#### DATA FOR ANALYSIS ####
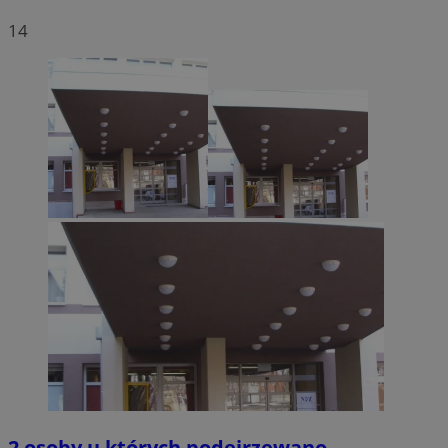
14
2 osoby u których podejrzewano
####
#### DATA FOR ANALYSIS ####
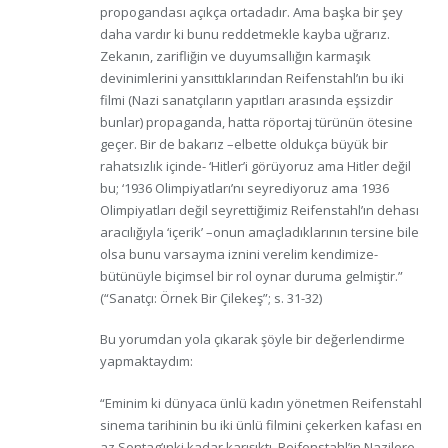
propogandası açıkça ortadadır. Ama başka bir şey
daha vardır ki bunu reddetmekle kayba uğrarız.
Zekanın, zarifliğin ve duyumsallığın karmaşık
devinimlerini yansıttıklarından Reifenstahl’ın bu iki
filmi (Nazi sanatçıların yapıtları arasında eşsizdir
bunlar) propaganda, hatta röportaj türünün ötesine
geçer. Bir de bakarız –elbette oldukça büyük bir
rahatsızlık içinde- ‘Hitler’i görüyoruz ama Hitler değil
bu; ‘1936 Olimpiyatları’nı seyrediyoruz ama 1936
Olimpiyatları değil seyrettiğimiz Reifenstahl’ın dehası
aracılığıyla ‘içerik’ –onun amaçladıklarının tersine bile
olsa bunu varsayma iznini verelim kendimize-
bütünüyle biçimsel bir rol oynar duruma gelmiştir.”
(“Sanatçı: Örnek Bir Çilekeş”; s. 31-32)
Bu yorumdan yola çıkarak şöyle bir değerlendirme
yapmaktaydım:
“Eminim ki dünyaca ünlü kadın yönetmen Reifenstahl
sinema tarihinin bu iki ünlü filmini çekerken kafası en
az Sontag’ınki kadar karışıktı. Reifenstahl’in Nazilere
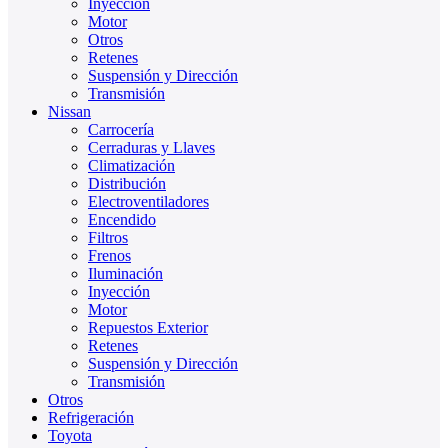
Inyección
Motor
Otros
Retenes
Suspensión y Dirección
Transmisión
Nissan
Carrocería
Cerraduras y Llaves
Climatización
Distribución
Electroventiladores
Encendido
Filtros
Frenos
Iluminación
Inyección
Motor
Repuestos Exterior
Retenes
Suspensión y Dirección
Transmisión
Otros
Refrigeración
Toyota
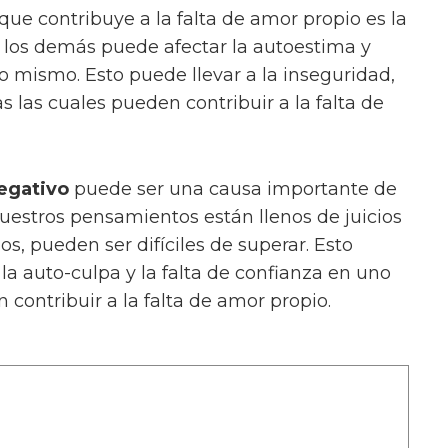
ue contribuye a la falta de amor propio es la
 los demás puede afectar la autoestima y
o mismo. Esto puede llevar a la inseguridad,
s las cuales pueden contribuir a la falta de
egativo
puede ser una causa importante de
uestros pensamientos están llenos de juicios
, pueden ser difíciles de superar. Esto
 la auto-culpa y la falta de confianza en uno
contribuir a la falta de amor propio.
####
> [EXERCISE PROMPT]: Copy out the lines starting at the one that contains "ue contribuye a la falta de amor propio es la" and ending after the one that contains "contribuir a la falta de amor propio.", changing nothing in them.

> [YOUR SOLUTION]:
ue contribuye a la falta de amor propio es la
 los demás puede afectar la autoestima y
o mismo. Esto puede llevar a la inseguridad,
s las cuales pueden contribuir a la falta de
egativo
puede ser una causa importante de
uestros pensamientos están llenos de juicios
, pueden ser difíciles de superar. Esto
 la auto-culpa y la falta de confianza en uno
contribuir a la falta de amor propio.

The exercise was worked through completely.